Born in Brooklyn, the son of an optometrist, Joseph H. Lewis attended DeWitt Clinton High School in the Bronx and when his brother, Ben, moved to Hollywood in 1927, decided to follow with hopes of becoming an actor. Ben found him a job as camera assistant and, subsequently, young Joseph became an assistant film editor just as the film industry was converting to sound. At the dawn of his directorial career (1937–40), while turning out low-budget B-Westerns, he earned the derogatory nickname "Wagon-Wheel Joe" from the studio editors, because of his tendency to use wagon-wheels for constructing interesting visual compositions within the frame.

Although known for having directed horror stars Bela Lugosi (The Invisible Ghost) and Lionel Atwill in early 1940s, he is most appreciated for work in film noir during 1940s and early 1950s. Gun Crazy, considered the peak of his career, is a dark romance about gun-obsession, notable for its use of location photography and, for film students and buffs, a particularly arresting shot which lasts for ten minutes, as the audience suddenly becomes a passenger in the getaway car following a bank robbery committed by the young leads. Lewis's offbeat and eye-catching compositions added style and value to inexpensive productions. His 1944 musical Minstrel Man, starring singer Benny Fields, is quite possibly the finest film ever made by low-budget PRC Pictures. Industry insiders noticed, prompting Columbia Pictures to hire Lewis to film the musical sequences for its blockbuster musical The Jolson Story.
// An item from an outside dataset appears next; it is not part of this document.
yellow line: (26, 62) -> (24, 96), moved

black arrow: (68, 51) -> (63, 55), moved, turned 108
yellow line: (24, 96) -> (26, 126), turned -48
Toward the end of Lewis's career, he worked in television, directing mostly westerns: The Rifleman, Bonanza, The Big Valley, Gunsmoke, and the pilot for Branded.

Appreciated as stylish director

Lewis suffered a major heart attack at the age of 46, but continued working until his 59th birthday in April 1966, at the end of the 1965–66 TV season. Deciding to retire at that point from active work in the entertainment industry, Lewis spent his remaining thirty-four years in leisure pursuits such as duck hunting and deep-sea fishing aboard his 50-foot trawler, "Buena Vista". As appreciation of his career grew in his final years, he fulfilled numerous lecture requests at film schools and fan gatherings as well as at retrospectives such as the Telluride Film Festival, along with European venues in France, Germany and other locations. In 1997 he became the recipient of the Los Angeles Film Critics Association Lifetime Achievement Award.

Nearly five months after his 93rd birthday, Joseph H. Lewis died at his home in Los Angeles County's seaside community of Marina del Rey. Active until the end, he made his final public appearance five weeks earlier to introduce a screening of Gun Crazy at the University of California at Los Angeles.[1]